The Buddha of this Realm & His Symbol


  • The smoke coloured Buddha called “Dharma King”.
  • His symbol is a vase of Amrita – a divine nectar, the drink of the devas/gods (like ambrosia).


What Needs to be done to make progress in this Realm


Overcome the cause – Hatred.

 

  • Hatred is a state of extreme isolation – a psychological and spiritual separation from our true context (other living beings). This feeling of isolation goes against how things really are and so it feels very unnatural and painful.

 

  • Amrita represents the path to Amritapada (the state of the deathless) e.g. Nirvana/Awakening.

 

  • Drinking of the Amrita (meaning following the influence of the Dharma)  includes ethical action and developing Metta (loving kindness).
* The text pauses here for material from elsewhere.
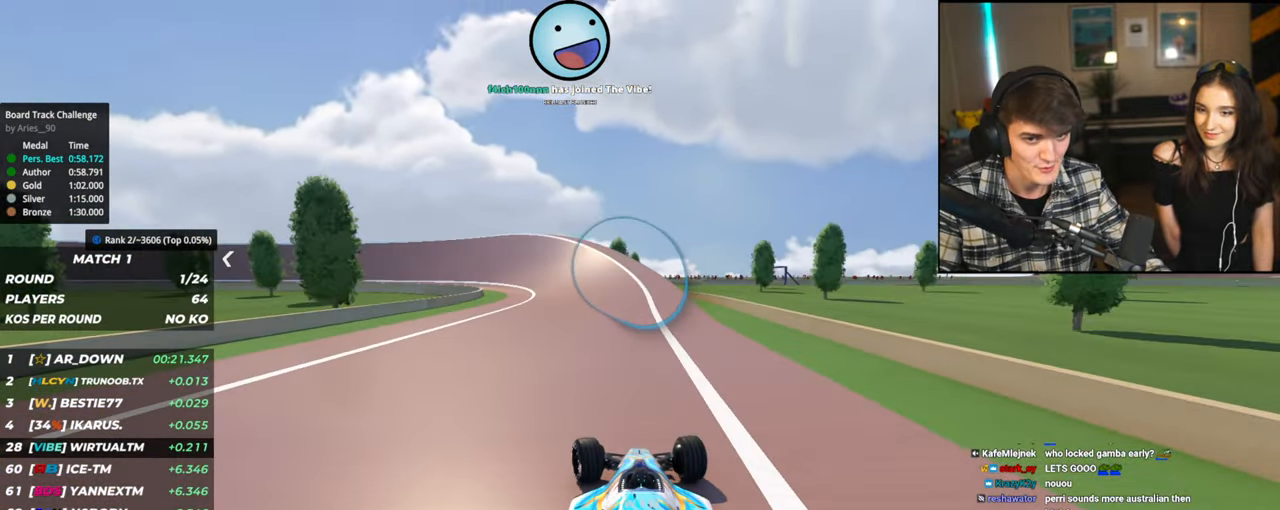
{"keys": ["left", "up"], "events": [[134, "left", "down"], [417, "left", "up"], [467, "left", "down"]]}
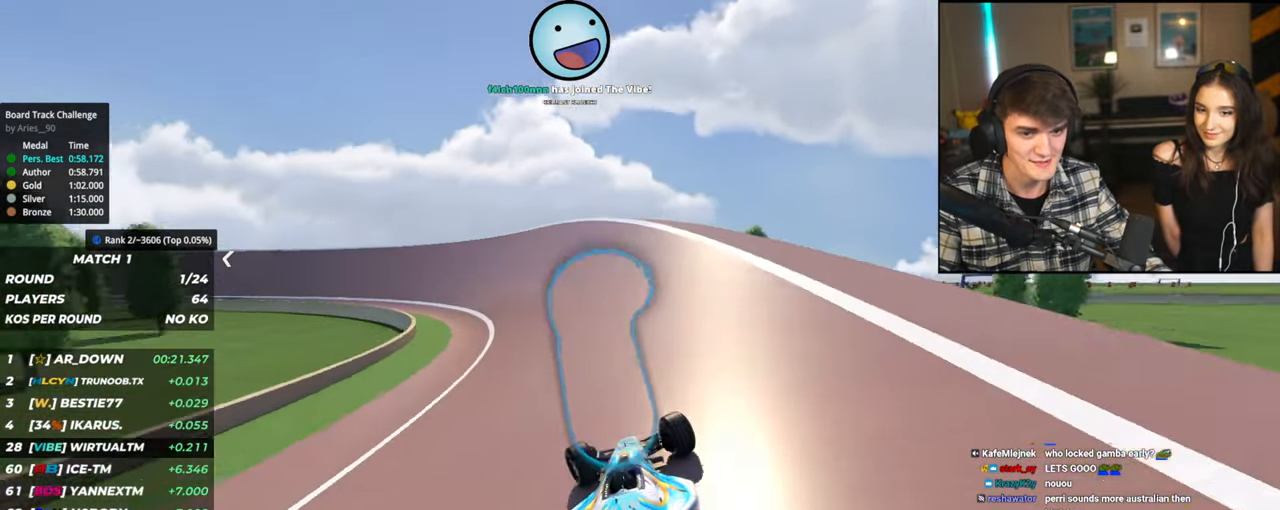
{"keys": ["left", "up"], "events": []}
This counteracts hatred and provides a respite from our own pain.

 

  • We need to honestly recognize the situation we are in. This requires mindfulness. Yama (The Judge of the Dead) holds up the Mirror of Knowledge to our past actions. This arouses the inner voice of our conscience and we judge ourselves.

 

Honest self-appraisal transforms our suffering into a cleansing fire, purifying us so that we can rise to higher less painful realms of existence (mental states).

 

By making conscious our regrets for past actions we can feel the burning of a healthy shame (not an unhealthy guilt). We have let ourselves and others down and this is a source of regret. We want to make amends and do a better job in the future.

 

Seeing where we are at and that there is something that can be done about it we recognize that the situation is workable. We can let go of Self Hatred, finding inner forgiveness for our shortcomings.



Positive Seeds, Negative Seeds & Buddha Seeds


Positive Seeds (Red) – Good Karma – None of these

Negative Seeds (Black) – Bad Karma – Lots of these

Buddha Seeds (Gold) – Quite a few of these

  • The Hell Realms offer more potential for spiritual growth than the God Realms.

 

  • Although extremely painful, they give us an insight into a side of life we would rather ignore and can lead to deeper compassion when we meet that suffering in others.

 

Pain is a great motivator for spiritual practice and strongly promotes a real inner desire for personal change and growth.